La progressiva disconnessione a cui stiamo assistendo tra le persone e il mondo naturale, ha delle implicazioni sulla nostra salute: aumenta la percentuale di persone che sviluppano depressione, ansia, obesità, allergie, diabete, ecc.

La scuola, allora, è chiamata a essere coraggiosa, perché attraverso l’educazione, possa davvero realizzarsi quanto espresso dalla Commissione mondiale sull'ambiente e lo sviluppo dell’ONU che raccomanda, nella Carta della Terra: costruire una società globale giusta, sostenibile e pacifica nel XXI secolo.

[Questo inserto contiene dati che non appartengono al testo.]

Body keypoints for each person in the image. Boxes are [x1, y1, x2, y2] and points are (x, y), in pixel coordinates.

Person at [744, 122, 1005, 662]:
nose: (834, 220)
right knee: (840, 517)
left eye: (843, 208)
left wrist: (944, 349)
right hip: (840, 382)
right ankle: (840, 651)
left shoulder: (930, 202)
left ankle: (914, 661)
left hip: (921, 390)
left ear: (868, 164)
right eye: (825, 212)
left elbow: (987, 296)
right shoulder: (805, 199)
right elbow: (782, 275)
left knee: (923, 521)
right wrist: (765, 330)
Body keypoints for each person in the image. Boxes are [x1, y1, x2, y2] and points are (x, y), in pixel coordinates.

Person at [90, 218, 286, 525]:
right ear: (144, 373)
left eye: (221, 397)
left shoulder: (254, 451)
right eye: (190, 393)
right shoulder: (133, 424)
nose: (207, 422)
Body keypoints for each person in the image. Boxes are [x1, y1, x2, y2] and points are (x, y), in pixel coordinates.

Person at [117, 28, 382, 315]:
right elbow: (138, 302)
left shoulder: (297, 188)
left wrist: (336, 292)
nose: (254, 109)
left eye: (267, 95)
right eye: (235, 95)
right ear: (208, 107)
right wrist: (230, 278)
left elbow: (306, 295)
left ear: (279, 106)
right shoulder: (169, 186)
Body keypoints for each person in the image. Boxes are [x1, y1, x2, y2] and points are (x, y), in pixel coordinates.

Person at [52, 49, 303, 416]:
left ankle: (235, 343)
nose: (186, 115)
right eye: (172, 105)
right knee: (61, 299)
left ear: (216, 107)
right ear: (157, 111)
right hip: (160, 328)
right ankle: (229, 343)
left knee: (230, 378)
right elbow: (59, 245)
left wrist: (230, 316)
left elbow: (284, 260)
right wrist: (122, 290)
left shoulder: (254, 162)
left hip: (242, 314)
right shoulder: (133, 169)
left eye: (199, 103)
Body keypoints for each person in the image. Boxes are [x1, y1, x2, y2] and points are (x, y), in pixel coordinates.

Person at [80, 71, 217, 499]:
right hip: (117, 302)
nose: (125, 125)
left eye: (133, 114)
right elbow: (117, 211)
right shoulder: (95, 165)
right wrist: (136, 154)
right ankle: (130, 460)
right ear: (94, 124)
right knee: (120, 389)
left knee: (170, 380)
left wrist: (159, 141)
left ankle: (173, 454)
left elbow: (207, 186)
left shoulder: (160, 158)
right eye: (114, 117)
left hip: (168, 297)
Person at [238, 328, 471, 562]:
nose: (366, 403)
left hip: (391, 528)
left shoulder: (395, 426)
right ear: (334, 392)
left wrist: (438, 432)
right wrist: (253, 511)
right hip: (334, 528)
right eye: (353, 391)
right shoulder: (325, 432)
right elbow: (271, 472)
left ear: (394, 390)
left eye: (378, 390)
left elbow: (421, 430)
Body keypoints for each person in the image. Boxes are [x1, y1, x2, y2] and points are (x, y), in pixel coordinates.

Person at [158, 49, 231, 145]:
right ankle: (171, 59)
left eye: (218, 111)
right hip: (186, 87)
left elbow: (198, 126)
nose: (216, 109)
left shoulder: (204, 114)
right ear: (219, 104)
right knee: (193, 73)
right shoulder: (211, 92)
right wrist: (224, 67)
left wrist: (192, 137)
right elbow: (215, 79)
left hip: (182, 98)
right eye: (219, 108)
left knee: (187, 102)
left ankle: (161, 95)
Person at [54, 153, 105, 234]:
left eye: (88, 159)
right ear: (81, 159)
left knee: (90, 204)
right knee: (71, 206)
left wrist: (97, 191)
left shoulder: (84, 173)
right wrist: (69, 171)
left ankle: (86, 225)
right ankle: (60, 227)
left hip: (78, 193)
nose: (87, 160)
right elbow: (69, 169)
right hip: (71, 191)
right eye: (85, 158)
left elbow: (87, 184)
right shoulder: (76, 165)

La visione etica della Carta della Terra suggerisce che la protezione dell'ambiente, i diritti umani, lo sviluppo umano equo e la pace siano interdipendenti e indivisibili. E se la scuola è il luogo in cui sviluppiamo il pensiero, è da qui che è necessario cambiare per ritrovare un contatto intimo con la natura, attraverso un’esperienza pedagogica attiva, in cui il bambino riesca a maturare e mantenere vive nel tempo la curiosità, la capacità di esplorare, di meravigliarsi, di ipotizzare, di creare nuove strade possibili.